> _Aim of the task_: Across all the entries, tally the lines holding the word "labels", and give the number by itself.

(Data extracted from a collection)
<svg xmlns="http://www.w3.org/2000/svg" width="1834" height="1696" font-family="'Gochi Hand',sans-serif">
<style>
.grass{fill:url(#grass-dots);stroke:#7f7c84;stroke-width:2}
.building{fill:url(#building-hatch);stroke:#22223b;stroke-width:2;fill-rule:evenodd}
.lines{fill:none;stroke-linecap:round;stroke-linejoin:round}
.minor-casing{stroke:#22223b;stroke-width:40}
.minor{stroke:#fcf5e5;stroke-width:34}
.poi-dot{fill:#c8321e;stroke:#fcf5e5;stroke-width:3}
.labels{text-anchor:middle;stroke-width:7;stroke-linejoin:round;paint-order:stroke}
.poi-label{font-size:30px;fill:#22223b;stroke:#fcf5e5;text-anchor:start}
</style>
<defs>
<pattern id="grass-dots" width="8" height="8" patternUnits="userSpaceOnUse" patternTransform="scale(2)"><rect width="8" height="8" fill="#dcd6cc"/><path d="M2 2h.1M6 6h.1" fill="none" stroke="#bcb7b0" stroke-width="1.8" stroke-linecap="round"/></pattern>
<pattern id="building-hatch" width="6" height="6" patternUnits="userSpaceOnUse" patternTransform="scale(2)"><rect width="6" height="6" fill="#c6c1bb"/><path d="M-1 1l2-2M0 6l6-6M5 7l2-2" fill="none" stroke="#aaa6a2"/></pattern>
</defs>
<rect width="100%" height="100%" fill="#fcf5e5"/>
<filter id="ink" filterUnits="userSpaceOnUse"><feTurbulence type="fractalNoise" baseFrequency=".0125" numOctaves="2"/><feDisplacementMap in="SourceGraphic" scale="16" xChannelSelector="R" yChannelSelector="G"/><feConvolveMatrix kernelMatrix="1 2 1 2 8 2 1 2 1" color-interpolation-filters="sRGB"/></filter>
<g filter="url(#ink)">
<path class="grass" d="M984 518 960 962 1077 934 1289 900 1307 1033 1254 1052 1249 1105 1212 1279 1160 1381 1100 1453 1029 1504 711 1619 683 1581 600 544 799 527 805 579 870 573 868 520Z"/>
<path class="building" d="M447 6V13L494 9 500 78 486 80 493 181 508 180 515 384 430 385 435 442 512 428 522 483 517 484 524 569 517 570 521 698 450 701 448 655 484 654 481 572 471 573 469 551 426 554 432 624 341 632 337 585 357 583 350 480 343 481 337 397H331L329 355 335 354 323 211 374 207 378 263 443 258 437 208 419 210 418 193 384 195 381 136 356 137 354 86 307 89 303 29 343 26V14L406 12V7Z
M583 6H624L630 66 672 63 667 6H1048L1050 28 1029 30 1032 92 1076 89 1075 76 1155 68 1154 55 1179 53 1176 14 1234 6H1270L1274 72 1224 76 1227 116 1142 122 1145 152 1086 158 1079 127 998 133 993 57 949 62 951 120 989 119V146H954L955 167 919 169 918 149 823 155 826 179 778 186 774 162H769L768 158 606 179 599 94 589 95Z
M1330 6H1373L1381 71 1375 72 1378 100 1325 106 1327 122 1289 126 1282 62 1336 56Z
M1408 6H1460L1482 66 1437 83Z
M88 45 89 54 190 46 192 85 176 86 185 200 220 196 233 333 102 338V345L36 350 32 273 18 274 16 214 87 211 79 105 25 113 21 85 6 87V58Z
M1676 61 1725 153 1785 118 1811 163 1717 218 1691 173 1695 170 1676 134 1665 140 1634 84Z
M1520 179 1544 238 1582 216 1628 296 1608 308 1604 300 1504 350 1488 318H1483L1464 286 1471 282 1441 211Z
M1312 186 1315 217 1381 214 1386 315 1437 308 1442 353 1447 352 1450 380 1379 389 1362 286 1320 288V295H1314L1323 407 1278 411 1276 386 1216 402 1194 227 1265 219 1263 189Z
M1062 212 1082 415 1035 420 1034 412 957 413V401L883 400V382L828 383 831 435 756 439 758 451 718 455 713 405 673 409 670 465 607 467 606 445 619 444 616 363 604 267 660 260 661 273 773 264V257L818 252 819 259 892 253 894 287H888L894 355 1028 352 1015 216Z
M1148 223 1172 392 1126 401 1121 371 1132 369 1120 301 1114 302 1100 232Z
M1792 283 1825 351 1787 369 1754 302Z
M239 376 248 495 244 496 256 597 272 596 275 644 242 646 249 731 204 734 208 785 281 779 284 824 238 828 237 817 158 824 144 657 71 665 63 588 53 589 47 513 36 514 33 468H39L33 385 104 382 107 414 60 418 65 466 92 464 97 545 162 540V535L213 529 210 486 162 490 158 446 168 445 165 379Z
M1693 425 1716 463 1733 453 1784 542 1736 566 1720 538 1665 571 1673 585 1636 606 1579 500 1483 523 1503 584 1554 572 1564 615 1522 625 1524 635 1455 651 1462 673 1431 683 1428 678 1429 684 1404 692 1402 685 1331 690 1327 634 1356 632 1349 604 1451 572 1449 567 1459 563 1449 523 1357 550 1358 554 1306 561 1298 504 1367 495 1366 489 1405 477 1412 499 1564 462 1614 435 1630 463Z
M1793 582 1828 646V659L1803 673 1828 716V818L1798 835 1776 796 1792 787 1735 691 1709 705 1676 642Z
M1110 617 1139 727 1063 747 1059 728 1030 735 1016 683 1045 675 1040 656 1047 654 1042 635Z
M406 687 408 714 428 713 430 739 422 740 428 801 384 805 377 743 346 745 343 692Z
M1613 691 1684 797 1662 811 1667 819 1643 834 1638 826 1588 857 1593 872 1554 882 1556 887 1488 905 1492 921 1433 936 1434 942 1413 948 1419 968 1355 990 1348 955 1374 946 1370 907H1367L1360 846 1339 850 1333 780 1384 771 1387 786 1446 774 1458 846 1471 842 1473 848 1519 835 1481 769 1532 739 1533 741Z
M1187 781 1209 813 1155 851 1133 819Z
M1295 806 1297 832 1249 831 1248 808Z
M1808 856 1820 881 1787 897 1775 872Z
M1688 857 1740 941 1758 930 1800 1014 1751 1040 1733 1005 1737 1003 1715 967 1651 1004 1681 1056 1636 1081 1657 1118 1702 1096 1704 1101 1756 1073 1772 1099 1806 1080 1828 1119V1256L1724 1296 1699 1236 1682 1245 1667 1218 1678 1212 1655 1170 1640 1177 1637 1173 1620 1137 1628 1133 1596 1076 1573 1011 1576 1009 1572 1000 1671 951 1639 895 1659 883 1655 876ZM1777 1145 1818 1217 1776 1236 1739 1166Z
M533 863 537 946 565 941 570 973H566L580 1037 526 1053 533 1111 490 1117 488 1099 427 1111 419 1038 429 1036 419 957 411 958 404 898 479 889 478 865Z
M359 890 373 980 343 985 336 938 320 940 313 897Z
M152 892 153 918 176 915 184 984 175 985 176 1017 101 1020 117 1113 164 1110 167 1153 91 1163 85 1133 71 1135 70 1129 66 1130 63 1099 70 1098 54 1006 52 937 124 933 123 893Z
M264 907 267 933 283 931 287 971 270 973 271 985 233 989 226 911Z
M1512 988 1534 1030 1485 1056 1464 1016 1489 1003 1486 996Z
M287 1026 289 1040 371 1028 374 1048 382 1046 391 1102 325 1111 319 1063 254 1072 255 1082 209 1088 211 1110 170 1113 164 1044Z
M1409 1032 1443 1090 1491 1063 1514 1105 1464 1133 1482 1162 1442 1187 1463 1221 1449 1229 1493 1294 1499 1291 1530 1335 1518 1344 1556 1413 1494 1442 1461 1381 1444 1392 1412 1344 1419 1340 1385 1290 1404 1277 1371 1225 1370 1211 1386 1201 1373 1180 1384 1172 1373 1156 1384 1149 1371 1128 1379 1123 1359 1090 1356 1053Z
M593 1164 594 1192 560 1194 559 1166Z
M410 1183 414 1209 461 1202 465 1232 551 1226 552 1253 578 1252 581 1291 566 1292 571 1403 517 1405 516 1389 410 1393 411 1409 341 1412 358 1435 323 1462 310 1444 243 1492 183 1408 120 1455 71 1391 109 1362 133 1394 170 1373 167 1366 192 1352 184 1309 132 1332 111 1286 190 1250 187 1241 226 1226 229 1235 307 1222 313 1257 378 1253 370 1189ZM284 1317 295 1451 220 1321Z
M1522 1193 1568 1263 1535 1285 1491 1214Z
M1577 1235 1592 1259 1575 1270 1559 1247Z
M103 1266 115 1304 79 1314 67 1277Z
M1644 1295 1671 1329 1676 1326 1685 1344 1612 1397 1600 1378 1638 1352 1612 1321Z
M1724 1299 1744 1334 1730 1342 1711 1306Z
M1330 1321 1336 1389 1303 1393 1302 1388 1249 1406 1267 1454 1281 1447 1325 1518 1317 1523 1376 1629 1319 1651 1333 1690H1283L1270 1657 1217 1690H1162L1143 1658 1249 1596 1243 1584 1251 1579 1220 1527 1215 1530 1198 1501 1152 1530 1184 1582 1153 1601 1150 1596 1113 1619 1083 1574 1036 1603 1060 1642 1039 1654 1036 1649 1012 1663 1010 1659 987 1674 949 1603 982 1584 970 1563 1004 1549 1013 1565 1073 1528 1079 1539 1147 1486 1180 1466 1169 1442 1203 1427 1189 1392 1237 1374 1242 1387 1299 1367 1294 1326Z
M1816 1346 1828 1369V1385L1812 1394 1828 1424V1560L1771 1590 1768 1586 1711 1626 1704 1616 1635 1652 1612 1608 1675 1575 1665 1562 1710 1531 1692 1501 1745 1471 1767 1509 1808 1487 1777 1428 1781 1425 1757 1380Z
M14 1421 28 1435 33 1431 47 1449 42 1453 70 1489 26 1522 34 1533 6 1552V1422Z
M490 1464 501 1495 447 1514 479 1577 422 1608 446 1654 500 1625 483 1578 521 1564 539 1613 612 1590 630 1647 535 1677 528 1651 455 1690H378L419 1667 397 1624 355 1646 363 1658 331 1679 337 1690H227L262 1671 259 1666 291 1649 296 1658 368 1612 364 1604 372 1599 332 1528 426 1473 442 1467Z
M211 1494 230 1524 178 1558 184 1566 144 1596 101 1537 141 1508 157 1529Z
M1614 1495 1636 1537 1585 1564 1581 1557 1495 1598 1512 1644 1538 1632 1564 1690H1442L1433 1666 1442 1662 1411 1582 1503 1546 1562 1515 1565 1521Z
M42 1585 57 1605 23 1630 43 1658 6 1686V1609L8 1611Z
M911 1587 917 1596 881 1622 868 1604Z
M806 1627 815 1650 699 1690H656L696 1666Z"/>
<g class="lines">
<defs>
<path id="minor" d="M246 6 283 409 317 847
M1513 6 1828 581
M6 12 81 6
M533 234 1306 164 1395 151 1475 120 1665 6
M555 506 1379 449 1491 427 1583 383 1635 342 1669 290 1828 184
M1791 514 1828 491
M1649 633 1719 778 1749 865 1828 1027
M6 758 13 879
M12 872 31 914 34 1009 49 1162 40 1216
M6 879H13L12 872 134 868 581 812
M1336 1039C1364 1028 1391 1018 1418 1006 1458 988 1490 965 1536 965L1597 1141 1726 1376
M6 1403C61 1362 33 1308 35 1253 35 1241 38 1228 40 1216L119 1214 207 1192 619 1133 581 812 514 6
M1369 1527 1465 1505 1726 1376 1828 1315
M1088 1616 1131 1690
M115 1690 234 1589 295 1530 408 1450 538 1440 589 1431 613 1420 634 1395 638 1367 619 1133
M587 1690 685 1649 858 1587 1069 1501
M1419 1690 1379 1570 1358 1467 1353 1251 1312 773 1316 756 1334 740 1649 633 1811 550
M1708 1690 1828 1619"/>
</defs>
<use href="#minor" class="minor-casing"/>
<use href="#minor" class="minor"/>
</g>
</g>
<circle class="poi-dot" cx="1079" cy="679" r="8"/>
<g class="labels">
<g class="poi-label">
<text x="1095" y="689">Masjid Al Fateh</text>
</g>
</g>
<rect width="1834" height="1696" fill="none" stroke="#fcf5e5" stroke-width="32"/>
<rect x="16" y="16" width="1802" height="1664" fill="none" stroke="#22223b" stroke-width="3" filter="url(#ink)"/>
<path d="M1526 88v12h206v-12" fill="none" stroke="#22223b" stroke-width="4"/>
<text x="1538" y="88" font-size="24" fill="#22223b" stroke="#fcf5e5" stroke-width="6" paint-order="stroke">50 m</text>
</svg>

> _Response to this task_: 2